I think the idea is that you'll be so busy rolling around in sandwiches that other people bought for you, you'll no longer want to buy yourself a sandwich.
Oh, there's definitely a "we'll all love each other and capitalism will dissolve" vibe. Thing is? Humans developed money to facilitate trade with people we aren't friends with. So either (A) something needs to fill the sandwich gap or (B) there needs to be some sort of middleware to translate "unknown attention" into "known attention." Both (A) and (B) are going to belong to some sort of external system. You could do it with blockchain but blockchain has no ability to protect you from reavers so fundamentally, it's gonna be whatever the heavies wanna get paid in. If the heavies don't run the blockchain, you need a blockchain-to-heavybucks exchange rate which means we're right back where we started, paying taxes in money. If the heavies do run the blockchain, you're looking squarely at the Social Credit System. Which, frankly, is where they've always been.
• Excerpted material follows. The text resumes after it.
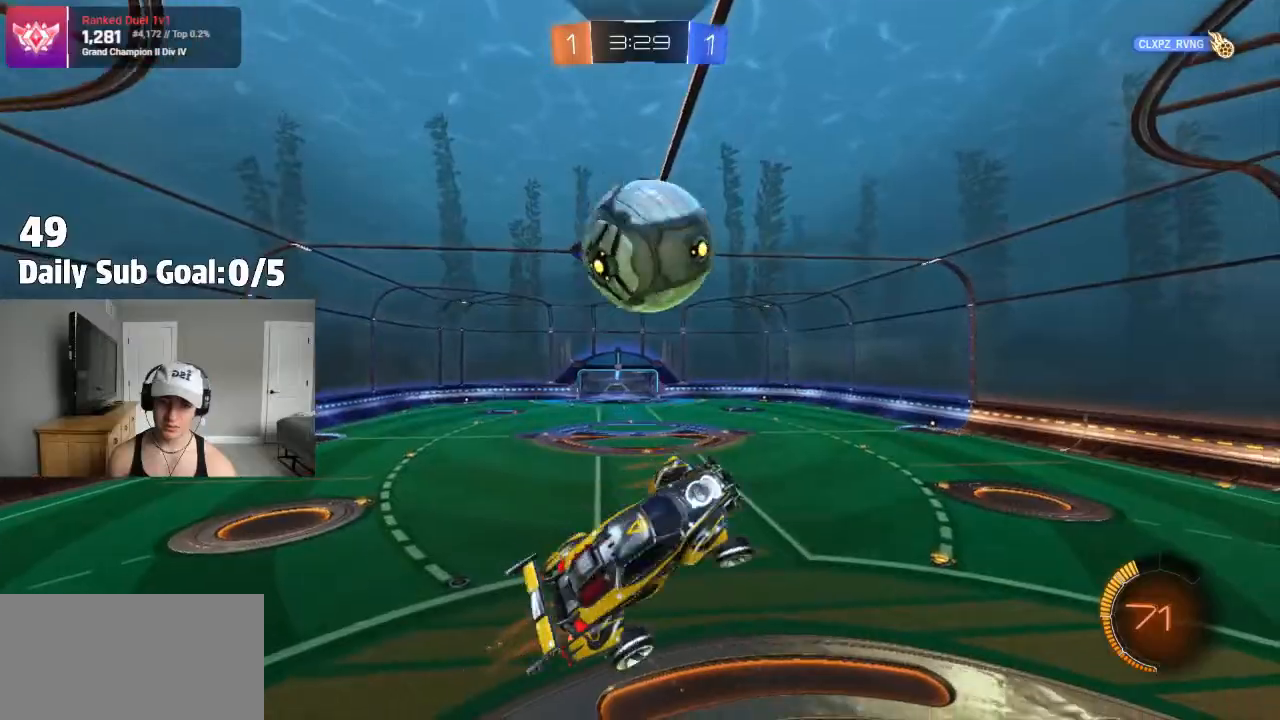
{"buttons": ["L1", "R2"], "left_stick": "right", "right_stick": "center", "events": [[83, "SQUARE", "up"], [350, "L1", "down"]]}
People hear "China invented paper money" and think "china invented coins made out of paper" when in fact, the value of Chinese currency was whatever the Emperor said it was which had the effect of entrenching their user class against all challenges short of foreign invasion (mongols, Brits) and brutally restricting their ability to trade. The Renaissance was created in no small part by Europeans taking the "money is whatever we say it is" insight of the Chinese and giving it to the banks, rather than feudal lords. Graeber might disagree, but answering the question "how do I pay strangers for stuff I can't afford" is how capitalism took over the world. The Babylonians ran pretty much everything internal on a social credit system. But when they needed external stuff, they used silver. Worked for like 2000 years, until the barbarians they traded with learned to write in a pidgin easier to transact with, went around the social credit system and out-innovated 'em. Seems to me a Tik Tok economy is not a step forward.
This was a great comment - more interesting than the Wired article, actually. Thanks for the discussion.
Allow me to recommend this book and also this book.
I'll add these to my ever expanding reading list.